ABUJA/ENUGU — The Indigenous People of Biafra (IPOB) has announced what it calls the “official and permanent” cancellation of the Monday sit-at-home directive across Nigeria’s South-East, effective Monday, February 9, 2026. The declaration was issued by IPOB spokesperson Emma Powerful, who said the instruction came directly from the group’s detained leader, Nnamdi Kanu.
In the statement, IPOB said markets, schools, offices, transport services and other economic activities should resume normally, and warned that any person or group attempting to enforce further Monday shutdowns would be acting against Kanu’s directive and the movement’s stated position.
The announcement, if implemented widely, marks a major shift in a protest tactic that has disrupted commercial and social life in the South-East for years. A 2025 SBM Intelligence assessment, cited by Reuters, estimated that sit-at-home-related violence and shutdowns caused hundreds of deaths and trillions of naira in economic losses across the region.

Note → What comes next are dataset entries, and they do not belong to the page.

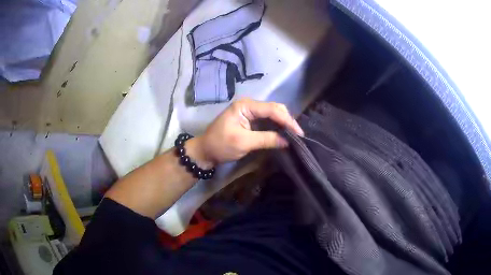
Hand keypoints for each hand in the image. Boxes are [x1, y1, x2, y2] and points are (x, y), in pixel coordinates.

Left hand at [189, 98, 303, 166]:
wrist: (205, 151)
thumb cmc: (220, 145)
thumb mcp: (243, 142)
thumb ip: (266, 139)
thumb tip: (287, 141)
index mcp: (245, 105)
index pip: (272, 109)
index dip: (287, 121)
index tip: (299, 133)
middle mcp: (249, 105)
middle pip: (274, 109)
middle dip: (287, 120)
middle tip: (298, 135)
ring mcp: (250, 112)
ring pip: (273, 114)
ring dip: (284, 124)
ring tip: (294, 135)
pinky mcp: (251, 120)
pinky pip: (268, 121)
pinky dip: (277, 127)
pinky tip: (284, 134)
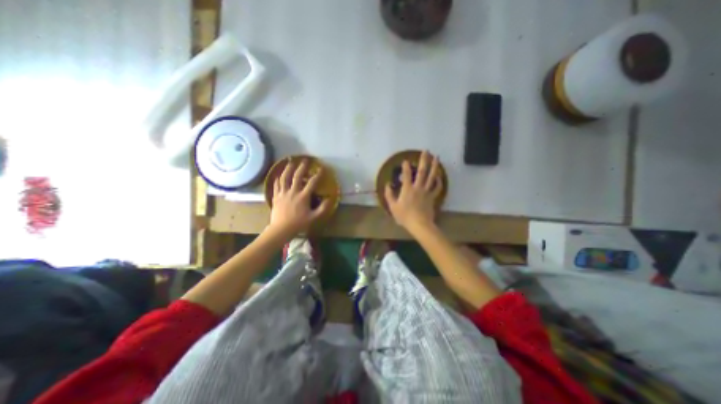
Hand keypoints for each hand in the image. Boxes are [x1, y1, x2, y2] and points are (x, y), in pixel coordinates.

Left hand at [268, 158, 328, 239]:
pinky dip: (278, 178)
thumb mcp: (314, 217)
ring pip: (284, 177)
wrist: (281, 229)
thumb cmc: (299, 223)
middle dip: (302, 167)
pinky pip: (276, 184)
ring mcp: (283, 193)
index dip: (318, 175)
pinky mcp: (276, 196)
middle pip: (297, 176)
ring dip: (288, 168)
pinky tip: (279, 175)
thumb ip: (323, 208)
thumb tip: (329, 198)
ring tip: (290, 162)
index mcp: (303, 196)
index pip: (312, 182)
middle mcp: (293, 191)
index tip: (322, 169)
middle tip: (305, 160)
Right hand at [385, 152, 441, 233]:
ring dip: (434, 166)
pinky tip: (439, 176)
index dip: (406, 166)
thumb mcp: (392, 207)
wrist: (419, 224)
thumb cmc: (404, 216)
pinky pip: (437, 187)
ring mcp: (427, 191)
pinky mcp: (432, 197)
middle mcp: (418, 187)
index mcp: (407, 189)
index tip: (405, 160)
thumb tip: (387, 184)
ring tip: (437, 157)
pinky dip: (439, 181)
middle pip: (422, 171)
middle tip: (426, 151)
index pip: (406, 175)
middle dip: (424, 160)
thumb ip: (389, 195)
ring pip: (432, 177)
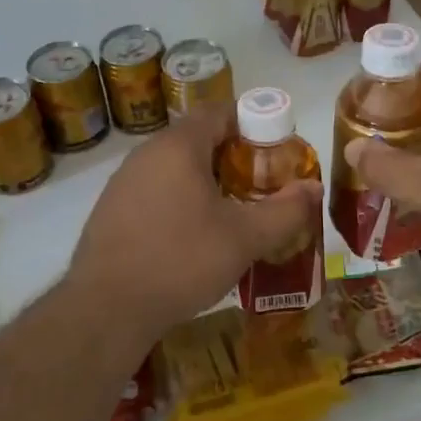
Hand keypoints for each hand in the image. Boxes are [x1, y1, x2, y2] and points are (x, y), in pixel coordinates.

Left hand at [64, 102, 320, 338]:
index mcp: (178, 146)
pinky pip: (155, 191)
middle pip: (198, 138)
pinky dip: (180, 200)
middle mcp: (146, 153)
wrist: (106, 309)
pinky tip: (193, 236)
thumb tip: (314, 188)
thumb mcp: (245, 238)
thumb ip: (285, 210)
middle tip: (261, 184)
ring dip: (206, 180)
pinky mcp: (111, 210)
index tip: (276, 149)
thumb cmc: (181, 260)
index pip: (219, 111)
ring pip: (175, 167)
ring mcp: (123, 182)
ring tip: (233, 212)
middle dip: (233, 156)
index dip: (253, 123)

IPOB also warned residents about possible “false-flag” intimidation and urged people to remain calm and law-abiding while returning to daily activities. That caution reflects a persistent problem in the region: enforcement has often been attributed to mixed actors, including criminal elements, with authorities and separatist figures frequently disputing responsibility after attacks or coercive shutdowns.
The latest directive comes amid continued legal and political tensions around Kanu and the wider separatist question. Nigeria proscribed IPOB in 2017, and the movement has remained central to security and governance debates in the South-East.
The immediate test now is compliance on the ground: whether schools reopen fully, markets operate without intimidation, and transport corridors remain active through the next several Mondays. Local authorities, security agencies, traders’ groups and civil society actors are expected to watch closely for early signs of normalization—or resistance.